Escolher a melhor esponja para lavar louças e limpar a cozinha parece um detalhe pequeno, mas interfere diretamente na higiene, na conservação dos utensílios e até no tempo gasto na pia. A diferença entre esponja comum, esponja de aço e lã de aço vai além do material: envolve durabilidade, agressividade na limpeza, risco de acúmulo de bactérias e até impacto no consumo de água e detergente.

A esponja de cozinha mais presente nos lares é a tradicional, geralmente feita de espuma sintética ou celulose, muitas vezes com um lado macio e outro mais áspero. Ela é indicada para pratos, copos, talheres e recipientes delicados, pois limpa sem provocar riscos visíveis e absorve bem o detergente, ajudando a economizar produto.
Já a esponja de aço é formada por fios metálicos enrolados, ideal para panelas, grelhas e formas com gordura queimada ou restos muito aderidos.
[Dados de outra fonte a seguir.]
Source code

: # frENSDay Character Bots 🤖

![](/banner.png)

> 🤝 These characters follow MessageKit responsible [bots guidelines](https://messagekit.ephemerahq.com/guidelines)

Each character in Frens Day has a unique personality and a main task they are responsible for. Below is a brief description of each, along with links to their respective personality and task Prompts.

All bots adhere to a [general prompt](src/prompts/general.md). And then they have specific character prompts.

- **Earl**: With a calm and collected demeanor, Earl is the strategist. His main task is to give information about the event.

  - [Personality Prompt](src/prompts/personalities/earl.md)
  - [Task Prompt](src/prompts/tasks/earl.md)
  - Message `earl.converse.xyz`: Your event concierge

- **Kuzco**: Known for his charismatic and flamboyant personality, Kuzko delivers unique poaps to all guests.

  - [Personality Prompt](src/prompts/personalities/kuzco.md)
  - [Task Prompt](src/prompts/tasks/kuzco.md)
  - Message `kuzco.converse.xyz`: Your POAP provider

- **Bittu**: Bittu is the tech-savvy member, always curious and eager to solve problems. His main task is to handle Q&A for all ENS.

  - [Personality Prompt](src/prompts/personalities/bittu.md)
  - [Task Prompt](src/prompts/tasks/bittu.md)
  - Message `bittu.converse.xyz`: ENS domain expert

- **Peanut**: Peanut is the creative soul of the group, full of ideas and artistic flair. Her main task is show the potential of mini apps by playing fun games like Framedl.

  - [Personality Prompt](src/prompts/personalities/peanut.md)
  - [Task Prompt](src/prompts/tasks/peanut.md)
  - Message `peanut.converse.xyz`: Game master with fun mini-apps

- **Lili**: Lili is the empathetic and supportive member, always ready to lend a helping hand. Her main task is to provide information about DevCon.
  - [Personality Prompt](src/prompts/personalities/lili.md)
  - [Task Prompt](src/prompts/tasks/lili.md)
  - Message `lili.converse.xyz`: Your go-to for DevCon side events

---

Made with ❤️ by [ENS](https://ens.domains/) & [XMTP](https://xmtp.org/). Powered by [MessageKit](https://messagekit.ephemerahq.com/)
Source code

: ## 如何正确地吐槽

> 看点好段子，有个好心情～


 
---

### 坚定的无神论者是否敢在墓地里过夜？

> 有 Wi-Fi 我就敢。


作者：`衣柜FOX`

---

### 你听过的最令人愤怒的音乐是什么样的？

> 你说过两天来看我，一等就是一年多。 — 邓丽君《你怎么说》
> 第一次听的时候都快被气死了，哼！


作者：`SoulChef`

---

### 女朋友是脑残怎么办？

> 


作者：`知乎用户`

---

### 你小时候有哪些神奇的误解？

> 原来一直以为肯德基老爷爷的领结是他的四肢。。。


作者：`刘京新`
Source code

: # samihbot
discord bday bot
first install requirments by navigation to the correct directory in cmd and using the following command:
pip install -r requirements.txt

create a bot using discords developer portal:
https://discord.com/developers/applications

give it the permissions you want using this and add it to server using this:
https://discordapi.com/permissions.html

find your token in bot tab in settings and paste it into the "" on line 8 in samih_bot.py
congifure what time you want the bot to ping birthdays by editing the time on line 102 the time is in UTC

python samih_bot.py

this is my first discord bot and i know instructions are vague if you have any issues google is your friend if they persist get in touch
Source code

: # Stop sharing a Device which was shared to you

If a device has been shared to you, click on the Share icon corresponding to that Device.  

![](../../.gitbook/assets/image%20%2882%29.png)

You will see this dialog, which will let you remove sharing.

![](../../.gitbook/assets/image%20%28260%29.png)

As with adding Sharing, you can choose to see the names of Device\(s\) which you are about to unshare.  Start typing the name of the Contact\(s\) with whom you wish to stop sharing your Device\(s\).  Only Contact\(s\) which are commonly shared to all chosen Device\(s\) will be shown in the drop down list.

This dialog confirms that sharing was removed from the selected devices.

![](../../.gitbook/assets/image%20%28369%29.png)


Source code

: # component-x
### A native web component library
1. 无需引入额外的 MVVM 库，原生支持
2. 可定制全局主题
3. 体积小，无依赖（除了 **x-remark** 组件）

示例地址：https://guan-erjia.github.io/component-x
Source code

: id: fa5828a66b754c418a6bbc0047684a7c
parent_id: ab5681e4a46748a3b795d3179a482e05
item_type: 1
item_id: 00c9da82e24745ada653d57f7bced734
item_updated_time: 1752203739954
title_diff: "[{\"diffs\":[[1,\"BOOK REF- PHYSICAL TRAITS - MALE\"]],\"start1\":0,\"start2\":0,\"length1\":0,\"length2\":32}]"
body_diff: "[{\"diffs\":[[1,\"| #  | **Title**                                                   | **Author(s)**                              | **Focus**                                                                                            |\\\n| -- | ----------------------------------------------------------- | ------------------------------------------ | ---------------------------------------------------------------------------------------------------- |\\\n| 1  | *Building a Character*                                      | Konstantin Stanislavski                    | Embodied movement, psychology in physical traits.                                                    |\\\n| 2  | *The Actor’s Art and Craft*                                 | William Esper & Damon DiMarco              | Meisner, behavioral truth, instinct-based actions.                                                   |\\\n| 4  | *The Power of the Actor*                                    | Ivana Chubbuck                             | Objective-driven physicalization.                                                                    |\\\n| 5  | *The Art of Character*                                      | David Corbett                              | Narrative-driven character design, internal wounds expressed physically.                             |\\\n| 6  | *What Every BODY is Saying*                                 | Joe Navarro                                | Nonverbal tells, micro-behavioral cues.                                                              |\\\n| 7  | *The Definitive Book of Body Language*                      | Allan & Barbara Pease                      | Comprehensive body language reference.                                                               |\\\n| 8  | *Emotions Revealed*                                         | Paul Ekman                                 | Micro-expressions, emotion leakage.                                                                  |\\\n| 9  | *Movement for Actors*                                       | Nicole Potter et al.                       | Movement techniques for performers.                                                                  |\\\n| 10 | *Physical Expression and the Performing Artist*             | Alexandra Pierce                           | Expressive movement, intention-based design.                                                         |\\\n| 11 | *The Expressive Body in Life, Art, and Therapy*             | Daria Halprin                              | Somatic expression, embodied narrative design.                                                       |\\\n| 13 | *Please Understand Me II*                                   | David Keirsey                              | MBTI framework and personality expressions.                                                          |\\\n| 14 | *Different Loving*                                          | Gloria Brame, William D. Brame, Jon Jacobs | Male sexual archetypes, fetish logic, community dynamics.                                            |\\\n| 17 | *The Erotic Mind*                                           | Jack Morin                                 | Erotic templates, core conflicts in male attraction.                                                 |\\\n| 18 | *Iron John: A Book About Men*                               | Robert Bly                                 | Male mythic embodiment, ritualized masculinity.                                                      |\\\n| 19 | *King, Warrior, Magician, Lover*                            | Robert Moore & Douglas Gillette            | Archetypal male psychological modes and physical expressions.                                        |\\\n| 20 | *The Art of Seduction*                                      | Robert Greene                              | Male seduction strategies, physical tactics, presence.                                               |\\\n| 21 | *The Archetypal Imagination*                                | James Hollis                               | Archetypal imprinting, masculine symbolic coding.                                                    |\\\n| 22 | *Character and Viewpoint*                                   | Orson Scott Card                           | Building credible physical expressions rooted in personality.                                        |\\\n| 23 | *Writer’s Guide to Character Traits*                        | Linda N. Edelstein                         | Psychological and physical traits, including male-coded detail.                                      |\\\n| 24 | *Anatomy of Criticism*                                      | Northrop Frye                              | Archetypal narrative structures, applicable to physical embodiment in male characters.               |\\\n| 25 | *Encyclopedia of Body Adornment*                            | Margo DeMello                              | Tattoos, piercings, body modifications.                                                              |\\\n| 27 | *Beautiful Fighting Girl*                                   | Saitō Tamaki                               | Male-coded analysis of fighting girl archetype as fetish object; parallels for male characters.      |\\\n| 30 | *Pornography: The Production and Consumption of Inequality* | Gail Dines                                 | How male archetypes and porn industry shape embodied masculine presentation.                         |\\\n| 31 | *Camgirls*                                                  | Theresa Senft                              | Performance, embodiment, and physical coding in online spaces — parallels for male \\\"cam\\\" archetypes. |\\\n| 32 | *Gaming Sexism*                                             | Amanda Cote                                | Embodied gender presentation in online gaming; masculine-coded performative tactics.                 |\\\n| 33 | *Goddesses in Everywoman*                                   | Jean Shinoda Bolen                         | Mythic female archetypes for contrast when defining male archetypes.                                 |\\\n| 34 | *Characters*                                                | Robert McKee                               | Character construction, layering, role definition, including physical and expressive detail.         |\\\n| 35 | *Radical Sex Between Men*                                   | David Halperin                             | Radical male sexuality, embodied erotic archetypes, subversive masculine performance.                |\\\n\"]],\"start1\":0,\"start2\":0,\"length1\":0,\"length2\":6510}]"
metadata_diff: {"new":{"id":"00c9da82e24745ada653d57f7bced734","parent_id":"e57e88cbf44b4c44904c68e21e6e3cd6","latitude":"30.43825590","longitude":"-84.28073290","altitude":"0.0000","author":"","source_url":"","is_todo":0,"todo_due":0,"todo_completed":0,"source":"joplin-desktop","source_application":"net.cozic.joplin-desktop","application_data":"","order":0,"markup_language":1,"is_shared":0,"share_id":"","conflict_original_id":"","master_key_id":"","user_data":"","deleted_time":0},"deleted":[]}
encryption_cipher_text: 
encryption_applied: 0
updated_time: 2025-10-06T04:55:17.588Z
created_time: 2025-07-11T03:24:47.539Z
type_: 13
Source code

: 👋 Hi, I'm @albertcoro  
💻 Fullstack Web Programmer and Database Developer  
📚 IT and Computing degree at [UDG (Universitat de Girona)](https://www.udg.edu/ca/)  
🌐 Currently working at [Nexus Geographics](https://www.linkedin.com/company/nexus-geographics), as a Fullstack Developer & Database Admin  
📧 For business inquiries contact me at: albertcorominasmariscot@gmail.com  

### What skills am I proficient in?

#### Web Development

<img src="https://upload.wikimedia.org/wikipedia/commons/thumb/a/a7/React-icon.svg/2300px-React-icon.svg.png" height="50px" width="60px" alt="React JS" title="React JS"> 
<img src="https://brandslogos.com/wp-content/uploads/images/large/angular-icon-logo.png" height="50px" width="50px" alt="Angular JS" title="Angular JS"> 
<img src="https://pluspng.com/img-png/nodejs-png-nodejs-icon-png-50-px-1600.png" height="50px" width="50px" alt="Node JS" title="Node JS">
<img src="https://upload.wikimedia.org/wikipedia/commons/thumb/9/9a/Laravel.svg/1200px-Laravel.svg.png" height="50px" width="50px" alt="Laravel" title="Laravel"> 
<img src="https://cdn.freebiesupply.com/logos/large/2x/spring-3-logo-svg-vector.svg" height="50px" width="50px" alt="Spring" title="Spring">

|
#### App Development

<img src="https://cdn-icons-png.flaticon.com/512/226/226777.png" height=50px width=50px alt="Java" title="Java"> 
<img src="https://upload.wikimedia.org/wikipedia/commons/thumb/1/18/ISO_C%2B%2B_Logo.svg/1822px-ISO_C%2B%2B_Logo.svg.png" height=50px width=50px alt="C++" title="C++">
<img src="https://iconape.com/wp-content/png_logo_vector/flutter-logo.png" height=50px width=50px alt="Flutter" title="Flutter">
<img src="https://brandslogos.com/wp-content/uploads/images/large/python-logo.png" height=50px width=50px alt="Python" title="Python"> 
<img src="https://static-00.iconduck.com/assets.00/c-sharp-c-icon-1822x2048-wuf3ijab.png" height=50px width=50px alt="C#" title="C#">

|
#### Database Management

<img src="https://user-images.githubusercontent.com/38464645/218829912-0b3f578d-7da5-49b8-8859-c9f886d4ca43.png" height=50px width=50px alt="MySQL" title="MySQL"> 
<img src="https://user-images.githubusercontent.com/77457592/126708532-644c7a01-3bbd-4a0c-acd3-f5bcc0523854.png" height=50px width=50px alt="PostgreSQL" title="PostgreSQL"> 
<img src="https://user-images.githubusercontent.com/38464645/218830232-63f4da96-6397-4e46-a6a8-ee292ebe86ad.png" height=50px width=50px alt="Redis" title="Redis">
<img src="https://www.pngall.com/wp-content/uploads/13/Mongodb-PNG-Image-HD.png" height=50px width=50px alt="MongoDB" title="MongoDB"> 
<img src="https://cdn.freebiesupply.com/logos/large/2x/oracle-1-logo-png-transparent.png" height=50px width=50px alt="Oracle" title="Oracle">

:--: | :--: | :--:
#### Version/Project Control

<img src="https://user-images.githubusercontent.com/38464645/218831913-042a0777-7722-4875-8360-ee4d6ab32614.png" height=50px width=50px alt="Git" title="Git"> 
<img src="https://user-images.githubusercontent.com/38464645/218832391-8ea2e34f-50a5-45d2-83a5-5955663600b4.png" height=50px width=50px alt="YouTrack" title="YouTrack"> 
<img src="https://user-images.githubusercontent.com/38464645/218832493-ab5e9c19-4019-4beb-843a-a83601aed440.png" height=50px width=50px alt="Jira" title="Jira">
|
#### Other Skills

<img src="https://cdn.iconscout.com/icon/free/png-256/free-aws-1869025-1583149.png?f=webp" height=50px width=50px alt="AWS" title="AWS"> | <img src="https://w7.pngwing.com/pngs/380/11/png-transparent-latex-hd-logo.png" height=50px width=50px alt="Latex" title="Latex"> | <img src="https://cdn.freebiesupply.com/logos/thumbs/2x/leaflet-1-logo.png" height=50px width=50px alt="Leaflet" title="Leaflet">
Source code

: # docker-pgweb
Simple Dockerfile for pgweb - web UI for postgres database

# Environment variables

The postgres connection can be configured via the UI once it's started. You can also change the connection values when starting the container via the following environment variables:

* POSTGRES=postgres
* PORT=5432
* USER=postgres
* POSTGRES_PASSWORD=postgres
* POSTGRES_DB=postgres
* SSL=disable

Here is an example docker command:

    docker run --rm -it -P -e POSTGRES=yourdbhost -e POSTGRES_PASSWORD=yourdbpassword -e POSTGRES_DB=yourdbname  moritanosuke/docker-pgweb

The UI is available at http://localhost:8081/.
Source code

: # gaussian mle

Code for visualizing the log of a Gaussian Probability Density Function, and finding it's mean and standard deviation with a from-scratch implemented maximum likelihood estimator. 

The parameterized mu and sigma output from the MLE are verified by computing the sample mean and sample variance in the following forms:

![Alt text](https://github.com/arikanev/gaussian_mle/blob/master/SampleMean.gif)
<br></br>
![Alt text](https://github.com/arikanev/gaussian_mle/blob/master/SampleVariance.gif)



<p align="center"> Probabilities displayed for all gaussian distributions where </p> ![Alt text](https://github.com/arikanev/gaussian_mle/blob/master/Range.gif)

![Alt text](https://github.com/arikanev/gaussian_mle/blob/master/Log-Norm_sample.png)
A lã de aço, por sua vez, é ainda mais abrasiva e alcança cantos e fendas profundas, sendo útil em grades de fogão, churrasqueiras e superfícies muito engorduradas, mas com maior potencial de desgaste do material.
O uso adequado de cada esponja de cozinha depende do tipo de material e do nível de sujeira, tanto para evitar riscos quanto para não perder tempo esfregando. Em taças, canecas decoradas, potes de vidro e panelas com revestimento antiaderente, a indicação é priorizar a esponja comum, usando o lado macio em sujeiras leves e o lado áspero com pressão moderada.
Quando há comida queimada, gordura seca ou resíduos antigos, a esponja de aço costuma ser mais eficiente em panelas resistentes, grelhas de churrasco, espetos e assadeiras robustas. Já a lã de aço fica reservada para serviços realmente pesados, como grelhas com camadas grossas de gordura acumulada e partes externas de panelas muito encardidas, sempre testando antes em uma pequena área.

Muitos domicílios optam por manter mais de um tipo de esponja ao lado da pia, separando funções por tipo de sujeira e material. Além disso, alguns modelos atuais trazem indicações específicas de uso na embalagem, como para inox, antiaderente ou limpeza pesada, o que ajuda a evitar danos desnecessários.
Uma forma prática de organizar a rotina é usar cores ou formatos diferentes de esponja comum para cada área da cozinha, o que reduz a contaminação cruzada entre louça e superfícies mais sujas. Essa divisão também facilita saber quando uma esponja está velha, já que o desgaste costuma aparecer primeiro nas que lidam com sujeira mais pesada.
Independentemente do tipo, toda esponja para lavar louça pode acumular microrganismos se permanecer úmida e com restos de comida, o que aumenta o risco de mau cheiro e contaminação. Um erro comum é deixá-la dentro da pia ou sobre superfícies molhadas, em contato com água parada, criando um ambiente perfeito para bactérias e fungos.
Para reduzir esse problema, é importante enxaguar bem a esponja, espremer para retirar o excesso de água e deixá-la secar em suporte ventilado, permitindo que escorra. Quando mudar de cor, cheiro ou formato, a indicação é substituir sem hesitar; algumas pessoas ainda complementam os cuidados com água quente ou soluções de higienização específicas, sempre seguindo a orientação do fabricante para não desgastar o material antes da hora.